I snuck into the classroom and shielded my face, looking down at my scantron and bubbling away in concentration but mostly in misery when I remembered my appearance. I hurriedly turned it my exam, and began my walk of shame out the door, up the stairs, and off toward home. I was at the top of the stairs when I heard running behind me. My sensei senses tingled. No, no, no, no. Not now. Please not now. I kept looking forward as if I didn’t notice a thing and pushed my way out the door and into the sunlight. I kept marching forward, clenching my plastic jaws, until he was in front of me. Walking right in front of me. And even worse, looking back at me! Stalling to talk to me! I kept my neck craned down staring at my phone, dying on the inside. I did it for long enough that he kept walking and I kept walking and we eventually went our separate ways.

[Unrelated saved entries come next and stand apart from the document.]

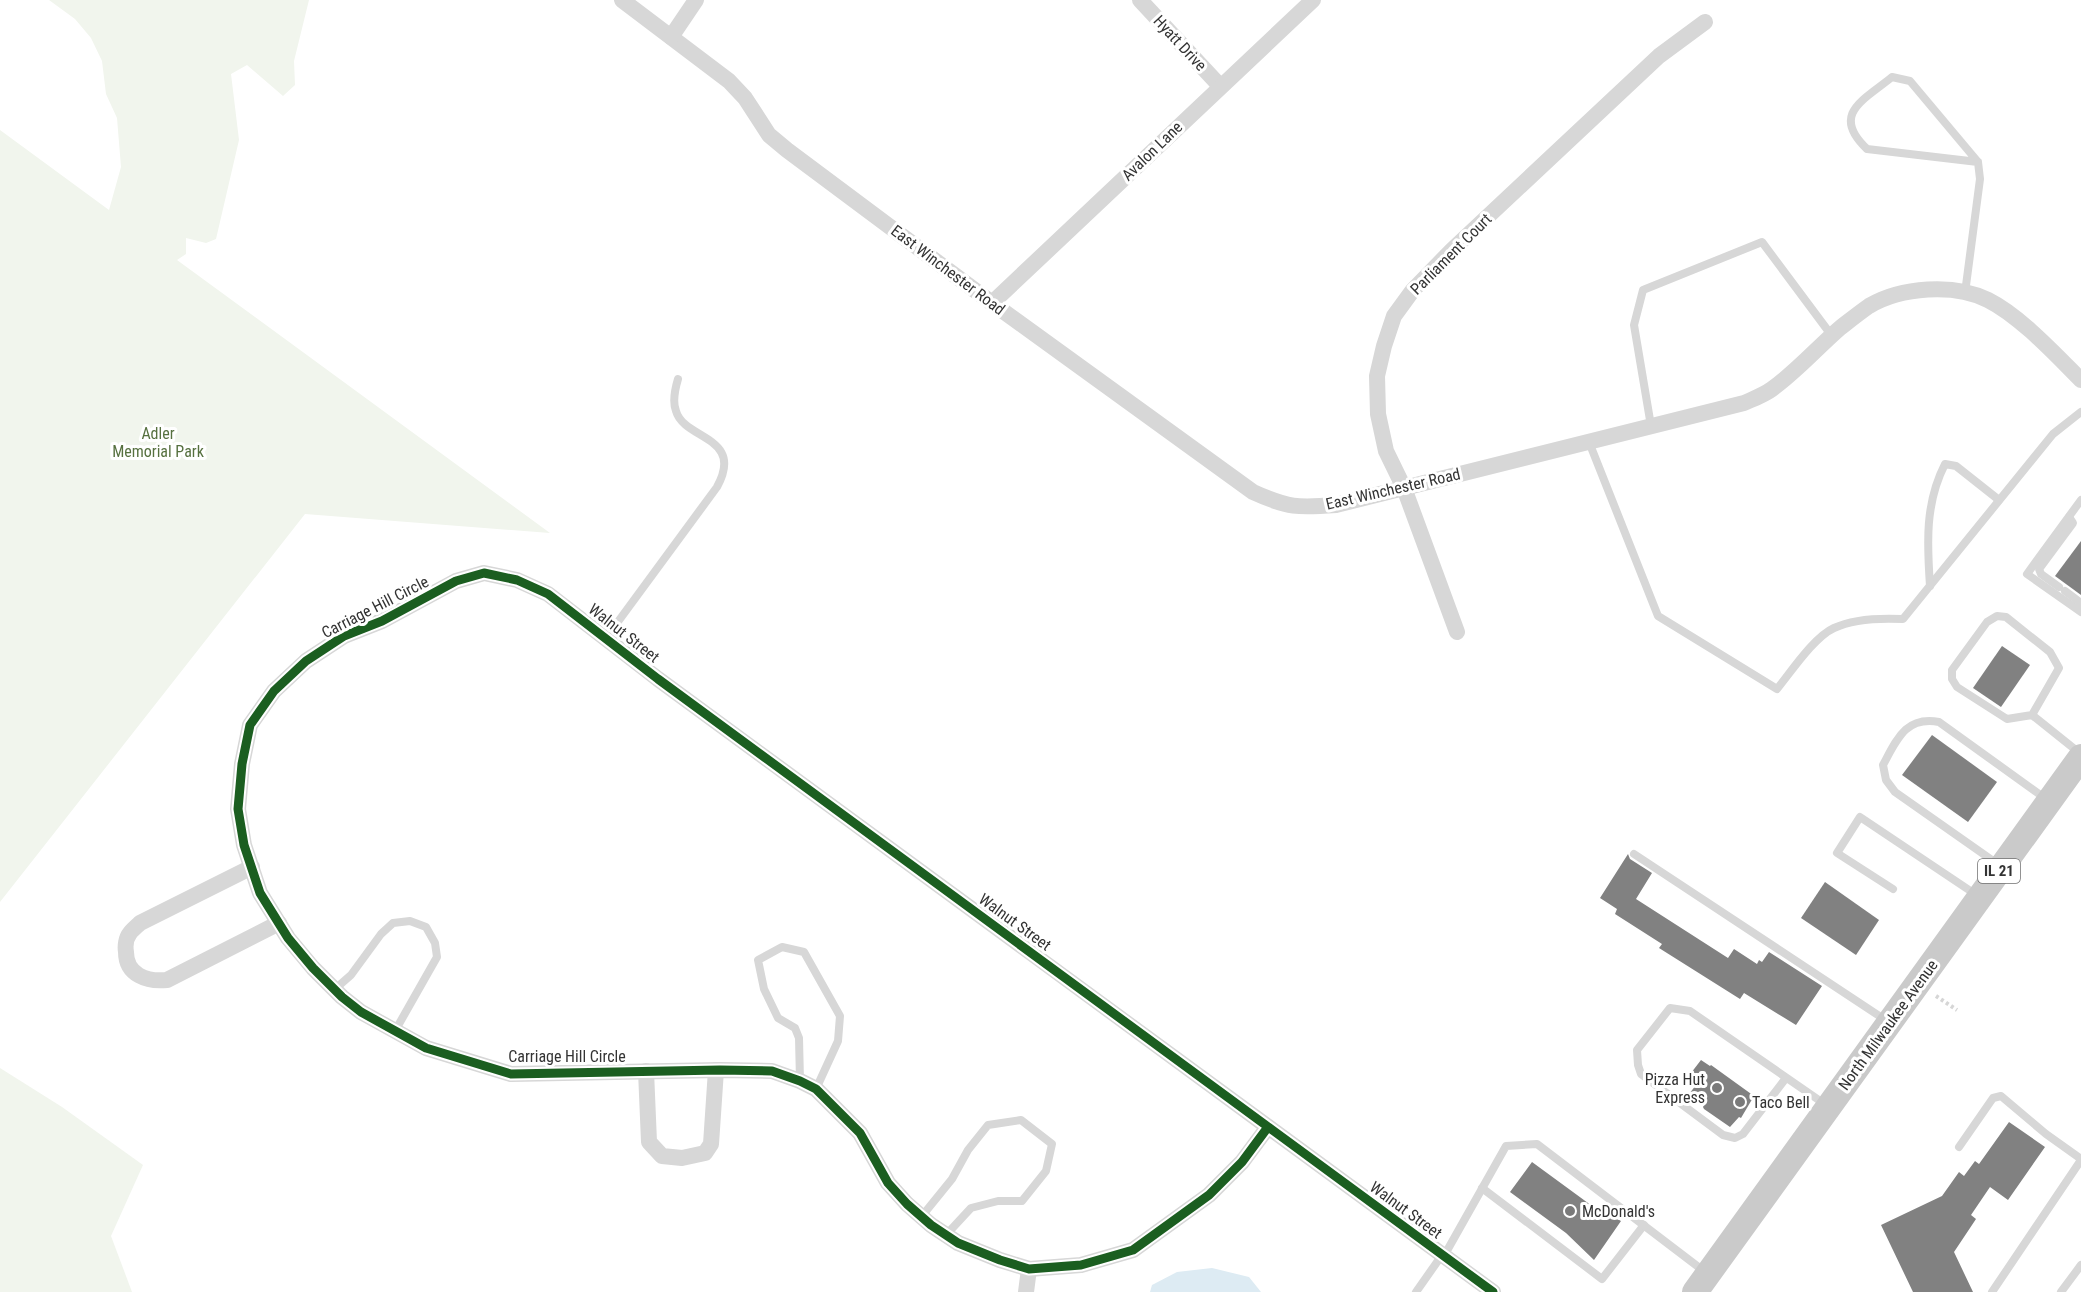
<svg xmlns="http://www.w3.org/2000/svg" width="2081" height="1292" font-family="'Roboto Condensed',sans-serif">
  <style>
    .green { fill: #f1f5ed }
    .water { fill: #ddebf3 }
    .building { fill: #818181 }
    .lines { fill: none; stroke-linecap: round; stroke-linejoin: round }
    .path { stroke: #d6d6d6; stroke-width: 4; stroke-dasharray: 3 3; stroke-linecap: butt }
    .lane { stroke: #d7d7d7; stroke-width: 8 }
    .street { stroke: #d7d7d7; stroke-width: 16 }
    .primary { stroke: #cacaca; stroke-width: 26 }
    .cycleway-casing { stroke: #fff; stroke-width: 13 }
    .cycleway { stroke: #1b5e20; stroke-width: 9 }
    .poi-dot { fill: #7a7a7a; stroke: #fff; stroke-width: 2 }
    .labels { text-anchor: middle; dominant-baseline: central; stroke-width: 6; stroke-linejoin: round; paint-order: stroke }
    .shield { fill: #fff; stroke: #707070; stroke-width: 1.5 }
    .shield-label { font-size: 15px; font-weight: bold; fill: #333 }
    .street-label { font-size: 16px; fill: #333; stroke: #fff }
    .park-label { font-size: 16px; fill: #56703f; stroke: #fff }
    .poi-label { font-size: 16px; fill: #333; stroke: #fff; text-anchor: start }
  </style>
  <rect width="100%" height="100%" fill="#fff"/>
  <g class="green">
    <polygon points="49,0 309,0 294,61 295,85 283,96 247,65 231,74 239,140 216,239 206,243 186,238 186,254 177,260 550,533 305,514 0,902 0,130 109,210 121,167 117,118 106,94 102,61 91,38 75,19"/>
    <polygon points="0,1068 62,1107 143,1165 111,1236 132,1292 0,1292"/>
  </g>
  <polygon class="water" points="1212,1268 1249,1277 1261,1292 1150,1292 1152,1285 1177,1272"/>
  <g class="building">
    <polygon points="2081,541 2081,595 2055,576"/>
    <polygon points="2002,646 2030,665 2001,707 1973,688"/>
    <polygon points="1932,735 1997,782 1968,822 1902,775"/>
    <polygon points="1628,854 1630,859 1652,873 1636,899 1728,958 1734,949 1757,964 1759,960 1762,962 1769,952 1822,986 1796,1025 1744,993 1740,999 1659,948 1662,944 1615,914 1617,909 1600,898"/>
    <polygon points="1825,882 1879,920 1856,955 1801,918"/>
    <polygon points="1701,1060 1710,1066 1711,1065 1754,1096 1741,1118 1739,1117 1730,1127 1704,1109 1703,1107 1704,1105 1689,1094 1700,1080 1691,1073"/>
    <polygon points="2009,1122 2045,1147 2008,1200 1990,1187 1971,1215 1976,1219 1954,1252 1973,1292 1913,1292 1881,1225 1942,1196 1959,1172 1964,1176 1975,1161 1979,1164"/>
    <polygon points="1532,1162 1588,1203 1621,1221 1594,1260 1566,1233 1510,1192"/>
  </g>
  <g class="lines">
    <polyline class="path" points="1936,996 1957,1010"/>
    <g class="lane">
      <path d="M1965,293L1980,179L1978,162L1910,81L1892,77C1864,100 1830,114 1867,149L1978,162"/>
      <polyline points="1651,426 1634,325 1643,290 1762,242 1832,336"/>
      <path d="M1589,442L1658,616L1777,689C1791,672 1814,637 1834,628C1853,619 1882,618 1903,619L2053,434L2081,412"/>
      <polyline points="2081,500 2027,574 2081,612"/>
      <path d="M1930,586C1927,543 1925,503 1945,464L1956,466L1999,500"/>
      <polyline points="2059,587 2041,574 2039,569 2073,523 2069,517"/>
      <polyline points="2065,591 2081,603"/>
      <path d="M606,638L717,487C745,436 684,440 676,411C672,401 675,389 678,379"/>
      <polyline points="2032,715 2059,668 2050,652 2006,617 1997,616 1987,622 1952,670 1952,679 1957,687 2007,719 2032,715 2081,754"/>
      <polyline points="1634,854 1887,1021"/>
      <path d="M1999,865L1895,792L1886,780L1883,765C1897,739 1906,716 1939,722L2046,799"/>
      <polyline points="1893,889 1837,853 1860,817 1978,896"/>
      <polyline points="335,989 351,975 381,934 393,923 410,921 426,927 435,943 437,957 395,1031"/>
      <polyline points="1786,1078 1743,1134 1735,1138 1723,1135 1641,1074 1638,1065 1637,1050 1670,1008 1690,1011 1826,1105"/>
      <polyline points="800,1081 799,1038 795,1028 778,1018 764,989 758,960 782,947 804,952 840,1016 838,1041 816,1089"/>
      <polyline points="1959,1147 1993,1098 2001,1096 2046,1134 2081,1159"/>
      <polyline points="1482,1188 1602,1279 1644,1225"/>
      <polyline points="922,1216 952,1179 968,1150 988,1125 1021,1120 1052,1144 1046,1171 1022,1201 998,1201 971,1208 946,1235"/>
      <polyline points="1444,1256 1506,1146 1537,1144 1705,1272"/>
      <polyline points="1416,1292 1442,1255"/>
      <polyline points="1992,1292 2081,1160"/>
      <polyline points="2061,1292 2081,1265"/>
    </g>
    <g class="street">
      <path d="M622,0L729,81L745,98L769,135L787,150L992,303L1253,492C1288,508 1298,508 1336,505L1744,403C1753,399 1764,395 1772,389C1797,371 1817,348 1840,328C1849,321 1859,313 1869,306C1901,287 1954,283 1988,300C2020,316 2056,355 2081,380"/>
      <polyline points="1140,0 1220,86"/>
      <polyline points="671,37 696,0"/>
      <polyline points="992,303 1313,0"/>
      <polyline points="1457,632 1404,488 1386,451 1378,414 1377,376 1384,346 1394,316 1413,290 1452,250 1659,56 1705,22"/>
      <path d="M252,867L140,923C137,926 132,930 130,933C126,938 125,946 126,952C126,975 147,982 167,980L279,923"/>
      <polyline points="646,1071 649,1142 662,1156 682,1158 705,1153 711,1144 716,1070"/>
      <polyline points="1268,1127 1242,1162 1209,1195 1133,1250 1081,1265 1029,1269 1000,1260 958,1243 931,1225 907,1204 888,1183 860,1133 816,1089 800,1081 772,1071 720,1070 511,1074 426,1048 361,1012 342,997 313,968 288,938 260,893 244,845 238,809 242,764 250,725 274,691 306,661 344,636 382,621 456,581 484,573 517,580 548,594 658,679 1493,1292"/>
      <polyline points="1026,1292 1029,1269"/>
    </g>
    <polyline class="primary" points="1695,1292 2081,757"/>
    <defs>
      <polyline id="cycleway" points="1268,1127 1242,1162 1209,1195 1133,1250 1081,1265 1029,1269 1000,1260 958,1243 931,1225 907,1204 888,1183 860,1133 816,1089 800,1081 772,1071 720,1070 511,1074 426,1048 361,1012 342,997 313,968 288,938 260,893 244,845 238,809 242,764 250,725 274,691 306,661 344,636 382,621 456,581 484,573 517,580 548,594 658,679 1493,1292"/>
    </defs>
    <use href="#cycleway" class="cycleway-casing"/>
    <use href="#cycleway" class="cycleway"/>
  </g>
  <g class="poi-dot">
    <circle cx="1717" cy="1088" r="6"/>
    <circle cx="1740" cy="1102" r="6"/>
    <circle cx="1570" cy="1211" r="6"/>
  </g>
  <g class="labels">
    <rect class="shield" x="1978" y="859" width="42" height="24" rx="4.5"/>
    <g class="shield-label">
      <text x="1999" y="871">IL 21</text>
    </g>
    <g class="street-label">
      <text transform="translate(1180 43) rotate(47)">Hyatt Drive</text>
      <text transform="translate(1152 151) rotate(-44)">Avalon Lane</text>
      <text transform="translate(1451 254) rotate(-45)">Parliament Court</text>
      <text transform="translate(948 270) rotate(37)">East Winchester Road</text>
      <text transform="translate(1393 489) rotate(-13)">East Winchester Road</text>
      <text transform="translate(375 607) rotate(-27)">Carriage Hill Circle</text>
      <text transform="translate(624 633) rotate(38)">Walnut Street</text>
      <text transform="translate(1015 922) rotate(36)">Walnut Street</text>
      <text transform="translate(1888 1025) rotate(-54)">North Milwaukee Avenue</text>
      <text x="567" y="1056">Carriage Hill Circle</text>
      <text transform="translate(1406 1210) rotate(36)">Walnut Street</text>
    </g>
    <g class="park-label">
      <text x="158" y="433">Adler<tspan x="158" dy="18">Memorial Park</tspan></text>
    </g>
    <g class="poi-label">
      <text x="1705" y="1079" text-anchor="end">Pizza Hut<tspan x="1705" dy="18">Express</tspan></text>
      <text x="1752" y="1102">Taco Bell</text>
      <text x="1582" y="1211">McDonald's</text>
    </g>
  </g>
</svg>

Well, I blew it. I blew it, and it was the end of the semester. All we had left was just one more class and one final exam.
But if I had learned anything from The Karate Kid, from the relentless challenge of the underdog to the Cobra Kai, it was to never go down without a fight.
So I curled my hair and I wore my cutest outfit to that final exam. I took that test and came out to wait for my friend Taylor while I actually waited for him. Taylor came out, so I politely suggested we wait for Megan. Megan came out, so I asked them to not move an inch while they very slowly explained to me that last question on the exam. They were in the middle of their lesson when the door busted open and out came my karate kid in shining armor. We looked at each other, but there was no point. My friends were talking to me- I was obviously busy and obviously uninterested. He kept walking. But before I had the chance to think of fear, before I had the chance to think at all, I shouted, “Hey!”
He turned around, and looked at me. “You look just like the Karate Kid.” He smiled confusedly. I beamed: “It’s a compliment.”